La questione del diritto di brevettare un gene, cioè una porzione di un organismo, è piuttosto complicata e fonte di infiniti dibattiti. In mancanza di regole precise e universali, viene adottata una soluzione dal sapore un po’ salomonico. Il gene in quanto oggetto, cioè come porzione di molecola di Dna, non è brevettabile. E’ invece brevettabile la sua sequenza, cioè la lista ordinata delle basi che lo compongono. Il problema è che ottenere la sequenza è una faccenda lunga, difficile e costosa. Ma i geni servono per sintetizzare le proteine. E dunque, la Athersys pensa di porre il brevetto su queste ultime, che oltretutto hanno due notevoli vantaggi: sono molto più semplici da ottenere rispetto a una sequenza genica e non sono “parte” di un organismo, ma prodotti di sintesi e pongono meno problemi di tipo etico.

Così alla Athersys hanno messo a punto il Rage-Gd. Il Dna da esaminare viene spezzato per mezzo di radiazioni. Nei frammenti ottenuti vengono inseriti degli “interruttori”, particolari sequenze di Dna che possono attivare il processo di espressione genetica. Se l’interruttore si lega all’inizio di un gene, con un processo del tutto casuale, questo si “esprimerà” producendo la sua proteina caratteristica. Inoltre, il meccanismo d’azione del Rage permette di far esprimere anche sequenze di Dna che normalmente sono silenti, ovvero geni non utilizzati ma che comunque sono nella doppia elica e che in futuro potrebbero rivelarsi particolarmente utili.

Naturalmente, dietro alla questione brevetti si combatte una importante battaglia commerciale. Basti pensare che uno dei farmaci maggiormente usati oggi è l’insulina, appunto una proteina. E con l’espressione dei geni silenti alla Athersys sperano di ottenere qualche proteina interessante, di quelle che difficilmente i suoi concorrenti andranno a cercare. E si tratta di concorrenti impegnati in una corsa contro il tempo sempre più frenetica. A ottobre 1999 la Celera Genomics (http://www.celera.com/), che nel settembre dello stesso anno aveva annunciato di aver sequenziato per intero il patrimonio genetico del moscerino della frutta, ha dichiarato di aver inoltrato la richiesta di brevetto per 6500 geni, la Incyte si accontenta di 6300 mentre la HGSI ne vuole brevettare ben 6700.

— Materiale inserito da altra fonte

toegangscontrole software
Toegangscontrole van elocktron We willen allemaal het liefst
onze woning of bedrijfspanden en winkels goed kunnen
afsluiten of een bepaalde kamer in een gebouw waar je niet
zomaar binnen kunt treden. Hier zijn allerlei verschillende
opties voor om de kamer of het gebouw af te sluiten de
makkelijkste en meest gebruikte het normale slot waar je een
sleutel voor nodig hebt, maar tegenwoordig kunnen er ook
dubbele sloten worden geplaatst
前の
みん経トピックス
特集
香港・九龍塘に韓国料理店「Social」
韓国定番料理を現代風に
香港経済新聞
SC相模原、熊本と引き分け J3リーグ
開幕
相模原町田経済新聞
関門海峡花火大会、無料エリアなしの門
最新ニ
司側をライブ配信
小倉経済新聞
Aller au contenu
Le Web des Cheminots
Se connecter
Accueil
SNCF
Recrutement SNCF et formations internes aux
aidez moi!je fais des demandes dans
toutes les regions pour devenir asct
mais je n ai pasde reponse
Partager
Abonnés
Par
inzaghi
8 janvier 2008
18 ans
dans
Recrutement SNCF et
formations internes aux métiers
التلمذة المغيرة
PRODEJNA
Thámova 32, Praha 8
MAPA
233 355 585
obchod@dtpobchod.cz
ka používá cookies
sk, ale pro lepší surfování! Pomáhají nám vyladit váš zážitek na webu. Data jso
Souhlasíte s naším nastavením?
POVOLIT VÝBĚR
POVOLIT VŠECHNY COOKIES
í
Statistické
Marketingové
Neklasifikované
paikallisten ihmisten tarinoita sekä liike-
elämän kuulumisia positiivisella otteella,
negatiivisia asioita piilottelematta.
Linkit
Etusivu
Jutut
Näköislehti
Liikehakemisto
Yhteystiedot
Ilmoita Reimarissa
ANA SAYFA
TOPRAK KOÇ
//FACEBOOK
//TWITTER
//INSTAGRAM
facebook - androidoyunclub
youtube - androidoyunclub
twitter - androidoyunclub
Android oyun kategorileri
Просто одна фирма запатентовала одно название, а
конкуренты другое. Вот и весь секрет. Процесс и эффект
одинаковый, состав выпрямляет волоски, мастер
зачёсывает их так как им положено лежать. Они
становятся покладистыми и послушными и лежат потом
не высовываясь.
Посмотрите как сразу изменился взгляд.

Ma tutte e tre devono affrontare sfide tecnologiche di non poco conto e la concorrenza delle grandi case farmaceutiche che hanno deciso di gettarsi nella mischia appoggiando il Progetto Genoma Umano (http://www.nhgri.nih.gov/), la cordata di laboratori finanziati anche con fondi pubblici di vari paesi, tra cui l’Italia. Per le aziende il problema è arrivare in tempo sul mercato in modo da lanciare nuovi farmaci. Ma per farlo oltre a sequenziare i geni devono anche riuscire a capire cosa producono e quali disfunzioni porta il loro malfunzionamento. Cosa tutt’altro che banale e, soprattutto, un’operazione che richiede molto tempo. E, ormai, anche nel mondo del Dna il tempo è denaro.

L’annuncio dell’azienda di Cleveland ha sorpreso po’ tutti gli addetti ai lavori. Ma si trattava di una scelta precisa della Athesys. Kathryn Garvey, direttrice della Divisione strategie e sviluppo della società, ha dichiarato all’agenzia stampa Reuters: “Una delle ragioni per le quali abbiamo tenuto un basso profilo fino a oggi è perché abbiamo costruito la nostra proprietà intellettuale”. La frecciata è anche per le altre aziende concorrenti, che spesso utilizzano banche dati pubbliche e poi si rifiutano di condividere i risultati, anche parzialmente. E se i numeri rispecchiano la verità, vuol dire che nel firmamento della ricerca alla sequenza del genoma umano è nata una stella. Se buona o cattiva lo dirà il futuro.